YOUR INSTRUCTIONS: Which lines in the items below contain the word "Fashion"? Locate each one and copy it out in full.

SOURCE MATERIAL:
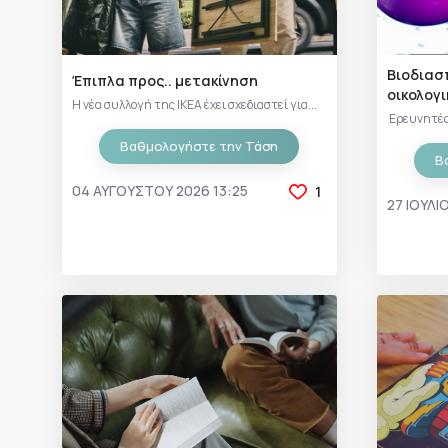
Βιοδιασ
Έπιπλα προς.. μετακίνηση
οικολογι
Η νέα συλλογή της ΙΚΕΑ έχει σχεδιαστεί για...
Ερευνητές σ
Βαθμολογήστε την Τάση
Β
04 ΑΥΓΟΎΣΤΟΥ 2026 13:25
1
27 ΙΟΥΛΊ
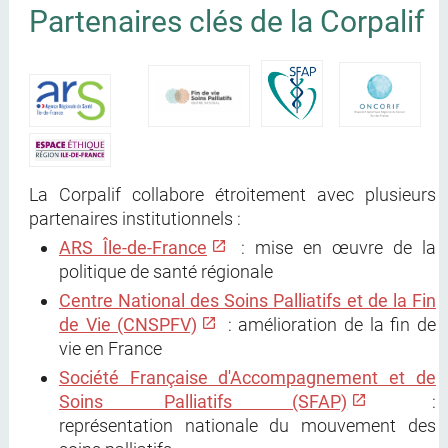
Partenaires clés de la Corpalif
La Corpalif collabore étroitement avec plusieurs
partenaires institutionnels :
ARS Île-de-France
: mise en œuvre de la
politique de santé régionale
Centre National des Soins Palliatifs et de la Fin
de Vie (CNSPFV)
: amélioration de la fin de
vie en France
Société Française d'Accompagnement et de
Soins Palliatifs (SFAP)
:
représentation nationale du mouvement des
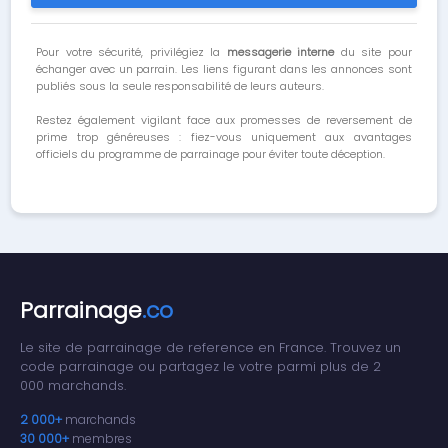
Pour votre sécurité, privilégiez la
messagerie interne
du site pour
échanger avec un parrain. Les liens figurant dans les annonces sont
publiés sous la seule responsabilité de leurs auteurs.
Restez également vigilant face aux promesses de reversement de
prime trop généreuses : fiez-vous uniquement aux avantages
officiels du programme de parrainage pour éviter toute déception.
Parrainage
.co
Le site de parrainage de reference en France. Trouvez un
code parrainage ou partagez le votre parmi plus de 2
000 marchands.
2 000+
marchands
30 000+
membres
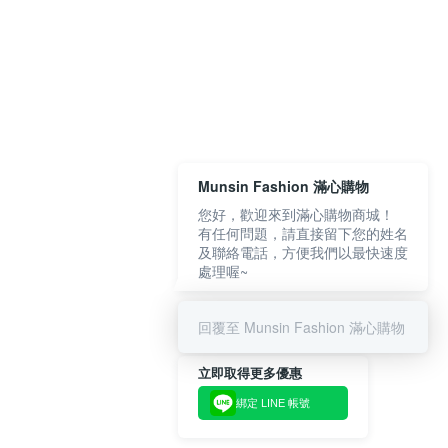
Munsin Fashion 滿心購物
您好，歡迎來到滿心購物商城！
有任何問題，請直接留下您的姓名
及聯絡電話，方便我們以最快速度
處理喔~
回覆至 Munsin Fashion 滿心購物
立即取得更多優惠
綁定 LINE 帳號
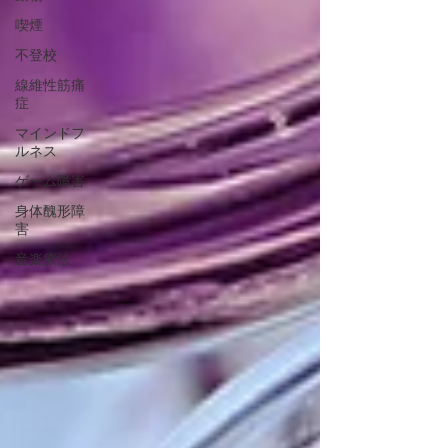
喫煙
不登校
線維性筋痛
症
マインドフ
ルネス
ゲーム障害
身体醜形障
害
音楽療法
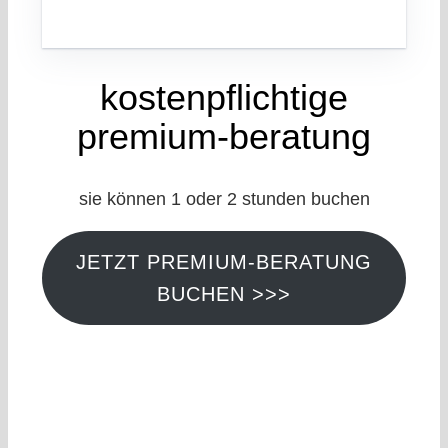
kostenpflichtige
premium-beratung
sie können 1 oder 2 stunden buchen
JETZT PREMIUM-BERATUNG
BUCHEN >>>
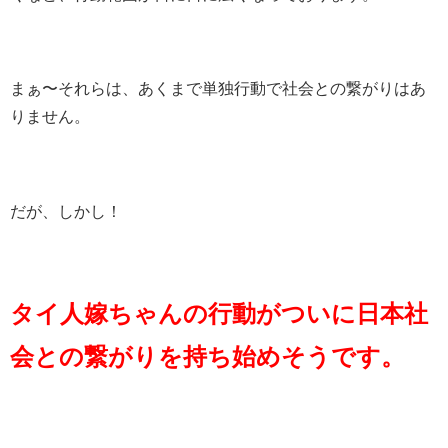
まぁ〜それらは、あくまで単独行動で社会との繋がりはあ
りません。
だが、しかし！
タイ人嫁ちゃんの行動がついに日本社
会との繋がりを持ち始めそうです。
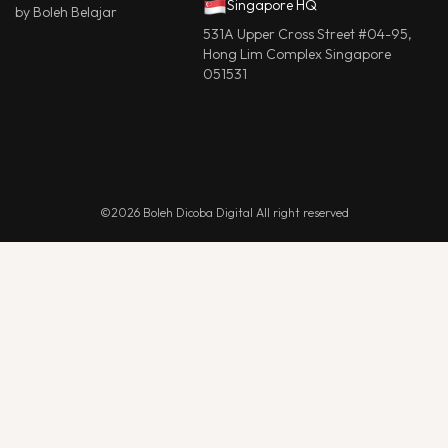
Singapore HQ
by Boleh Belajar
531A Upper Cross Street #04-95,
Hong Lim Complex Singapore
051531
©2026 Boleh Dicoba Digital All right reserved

ANSWER TO THIS TASK:
Munsin Fashion 滿心購物
回覆至 Munsin Fashion 滿心購物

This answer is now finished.